The recent deportation of some Pakistan Islamic Preachers is being seen in this light. In the wake of the attack on the world trade center, such Muslims missionaries have twice been arrested in the country while others are encouraged to come in.  I want to appeal to the Federal government to be extra sensitive in handling such matters in the greater interest of the county.  Discriminating policies could be capitalized upon by some people to cause confusion.

It was good to hear that the Arewa Consultative Forum, ACF was able to wade successfully in to the unfortunate Tiv - Jukun Crisis, which has been going on for a very long time.  ACF deserves commendation for this, but it should not rest on its oars until lasting peace is achieved between the two communities.  It should also explore the possibility of reconciling our communities, especially in the North, so as to achieve the much desired unity of the region within a united and harmonious Nigeria. 

Personally, I do not want to comment on matters affecting any of the political parties. However, since these parties are the common property of the Nigerian people, put in place to sustain the democracy project, there is no way a citizen could avoid making comments on some of their activities. It is in this light that I wish to say that the PDP derailed from the path of democracy during its recent convention in Abuja.  As Dr Ekwueme rightly put it, it was not a convention but a ‘pleasure jamboree” for the imposition of favoured candidates.  Democracy was put on its head in a manner that tells us what to expect in 2003.  The desire to occupy offices and remain in same, has been the greater pre-occupation of the PDP jamboree, and this is very unfortunate.

However, the new PDP Chairman, Dr. Audu Ogbe is a man of character and principle and deserves the position.  But how much would he be able to achieve in an environment hostile to true practice of democracy?  Would the anti-democratic elements within allow him carry out true democratic reforms within the party?

Finally, let our three political parties be told that they were never created to practice dictatorship, through election by selection.  Rather they were established to strengthen the democratic pillars. Anything short of this would diminish their democratic relevance.

Meanwhile, ASUU is again bracing up to embark, yet, on another strike over the issue of its members at the University of Ilorin.  This is not a good reason for ASSU to throw the  university system in to yet another chaos. In the last several years ASUU has been known for strikes than teaching.  In a situation where a four-year degree programme lasts six years to achieve, the moral sounding of lecturers becomes hollow.

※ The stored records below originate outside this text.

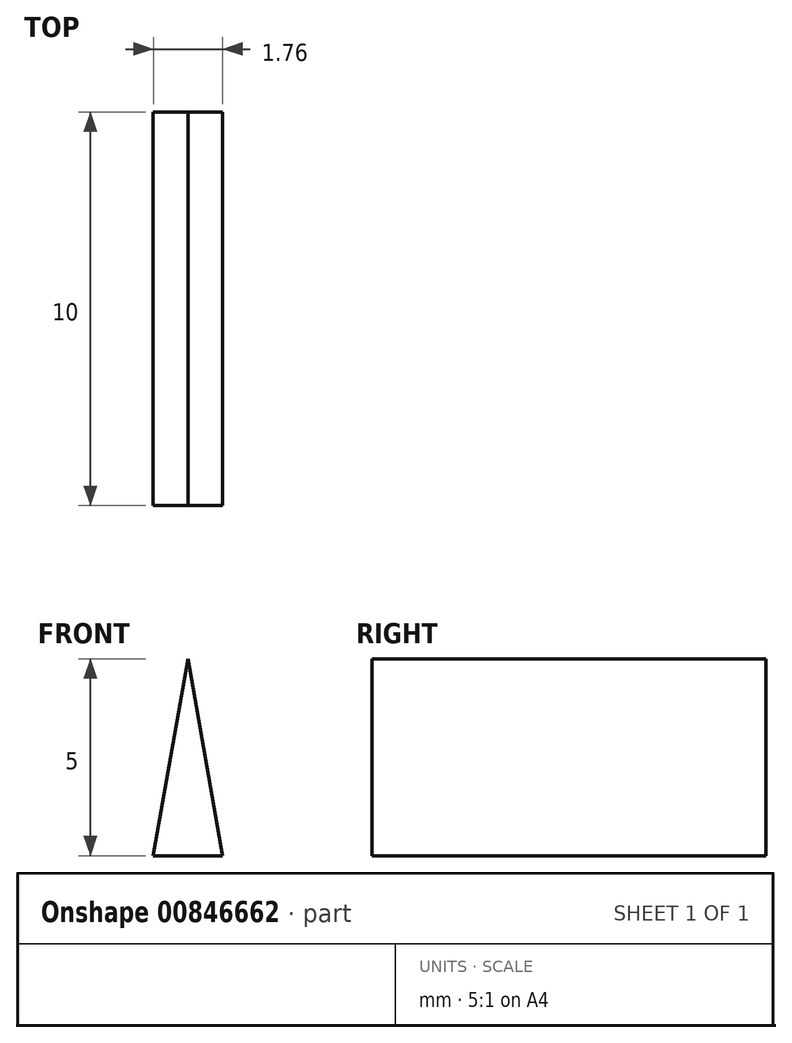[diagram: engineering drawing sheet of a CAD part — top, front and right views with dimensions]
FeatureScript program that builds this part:
annotation { "Feature Type Name" : "Feature", "Feature Type Description" : "" }
export const myFeature = defineFeature(function(context is Context, id is Id, definition is map)
    precondition{}
    {
        {
            var Q0;
            Q0=qCreatedBy(makeId("Front.planeOp"),FACE);
            var sketch = newSketch(context, id + "F0", { "sketchPlane" : qUnion([Q0])});
            skLineSegment(sketch, "E0", {"start": v(0, 5) * mm, "end": v(0.88, 0) * mm});
            skLineSegment(sketch, "E1", {"start": v(0.88, 0) * mm, "end": v(-0.88, 0) * mm});
            skLineSegment(sketch, "E2", {"start": v(-0.88, 0) * mm, "end": v(0, 5) * mm});
            skSolve(sketch);
        }
        {
            var Q0;
            Q0 = qSketchRegion(id + "F0", true);
            extrude(context, id + "F1", {"entities" : qUnion([Q0]), "depth" : 10 * mm, "offsetDistance" : 25 * mm});
        }
    });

ASUU should, for once, turn its search light on some of the criminal things its members do, including paid handouts, for it to convince Nigerians that these members are not above the laws and rules of their respective universities, as in the case for which it wants the whole system to crumble.  It is inappropriate to disrupt a whole academic programme because of the cases of a few lecturers.  While it is important to listen to ASUU, sometimes it is becoming irritating as they cause frustration to both students and parent alike.

We as Nigerian ought to be disturbed by the several threats on the local government issue. In a civilized circumstance, all that needs be done is for aggrieved parties to take the matter to court.  This is the most acceptable way of doing things, not issuing threats over the matter.  Democracy has some responsibilities attached to its practice, one of which is the respect for the rule of law. For leaders to be threatening the country on a matter that could be settled in court amounts to undemocratic conduct.  Why are people behaving as if their entire political life depends on the dissolution of councils in March next year? There is something fishy about the threats coming out on the council issue such as to suggest some hidden agenda.  The states want more autonomy from the center but are not prepared to grant same to the council! Double Standard.